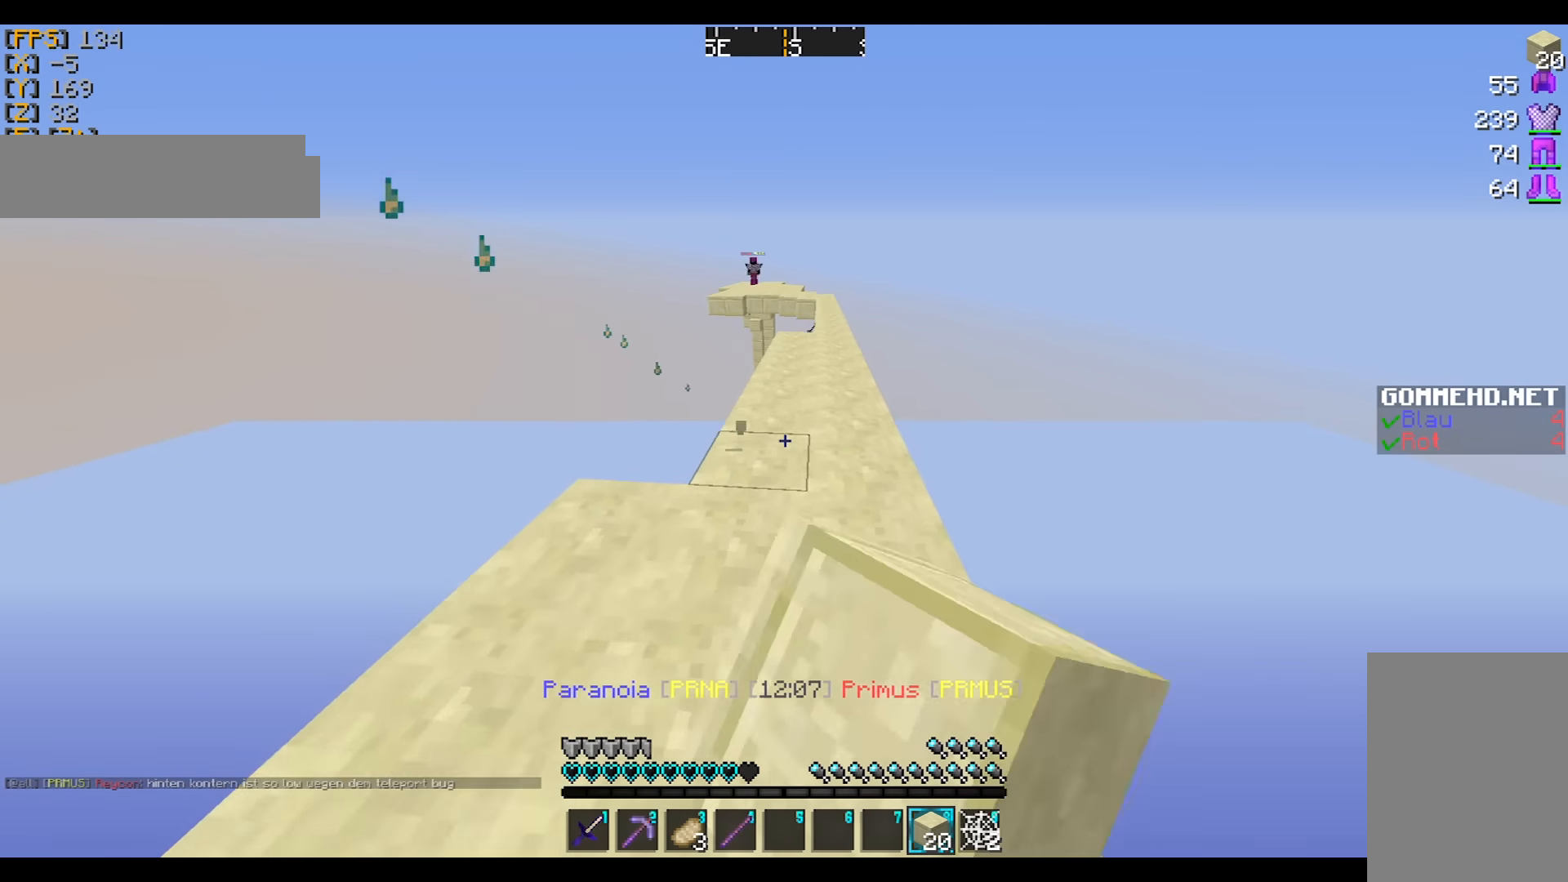
{"keys": ["w"], "mouse": ["left"], "events": [[167, "mouse_left", "up"], [433, "mouse_left", "down"]]}
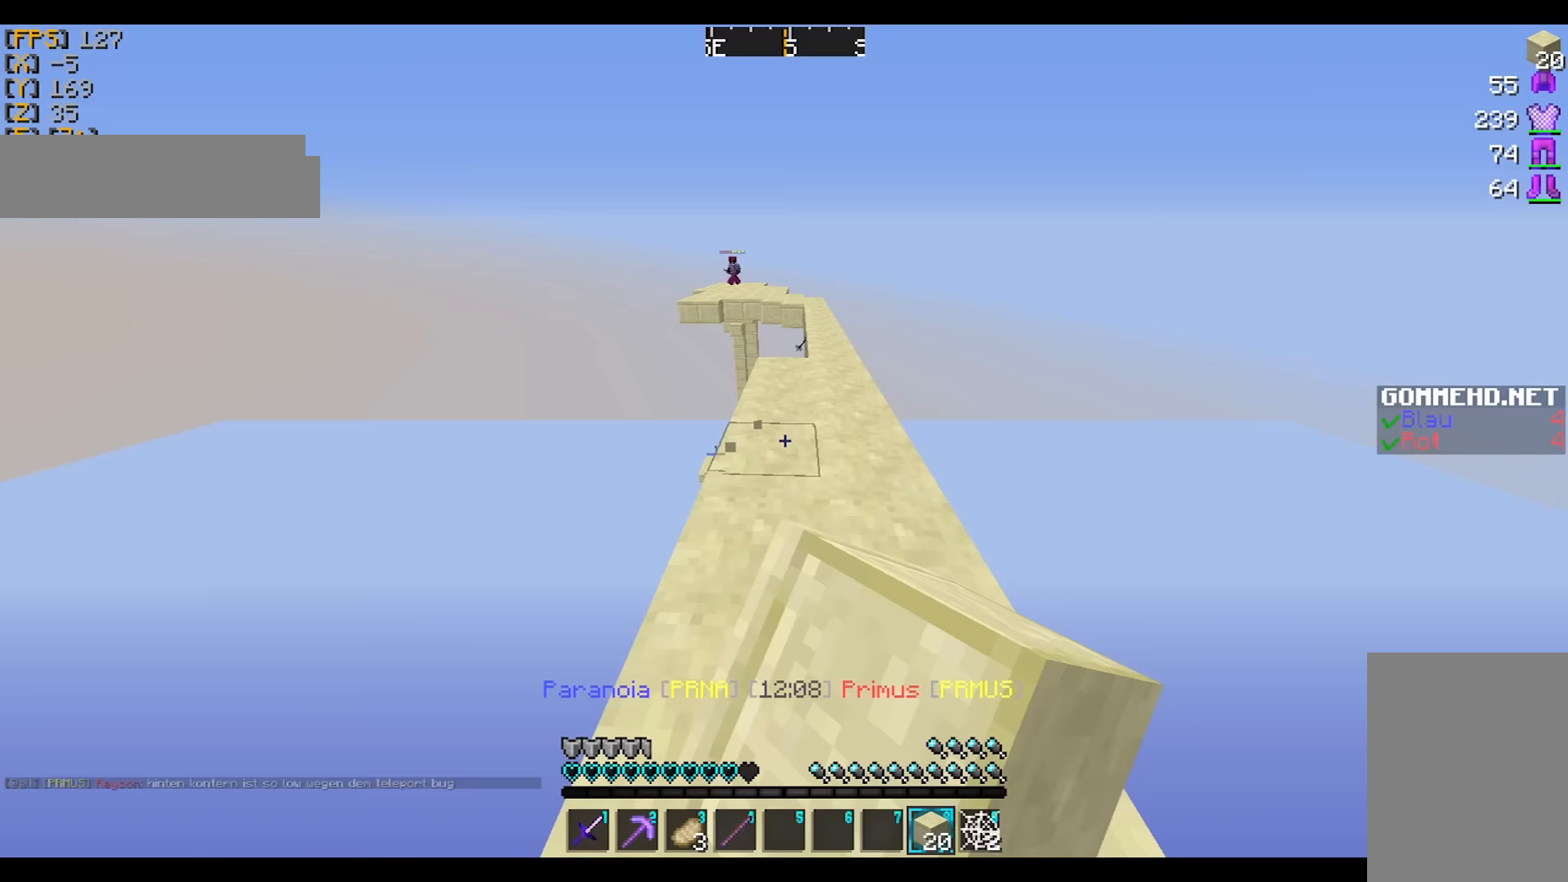
{"keys": ["w"], "mouse": [], "events": [[33, "mouse_left", "up"], [267, "mouse_left", "down"], [334, "mouse_left", "up"], [434, "mouse_left", "down"], [467, "mouse_left", "up"]]}
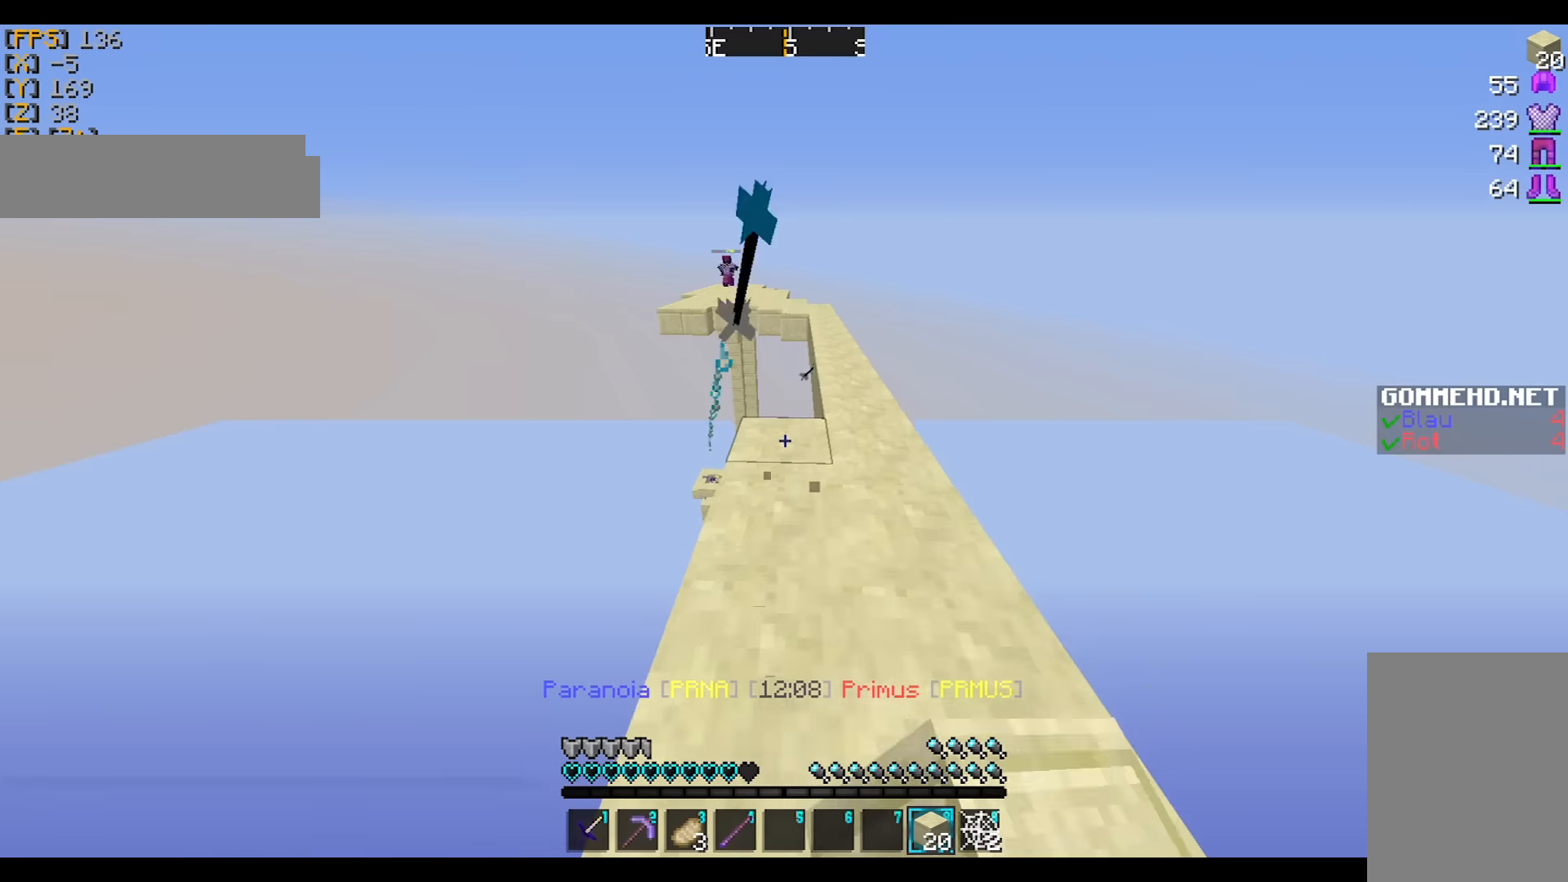
{"keys": ["a", "w"], "mouse": [], "events": [[433, "a", "down"]]}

*WHAT TO PRODUCE*
Leave out the pictures and copy the rest of the material above exactly.

*TASK RESPONSE*
{"keys": ["w"], "mouse": ["left"], "events": [[167, "mouse_left", "up"], [433, "mouse_left", "down"]]}
{"keys": ["w"], "mouse": [], "events": [[33, "mouse_left", "up"], [267, "mouse_left", "down"], [334, "mouse_left", "up"], [434, "mouse_left", "down"], [467, "mouse_left", "up"]]}
{"keys": ["a", "w"], "mouse": [], "events": [[433, "a", "down"]]}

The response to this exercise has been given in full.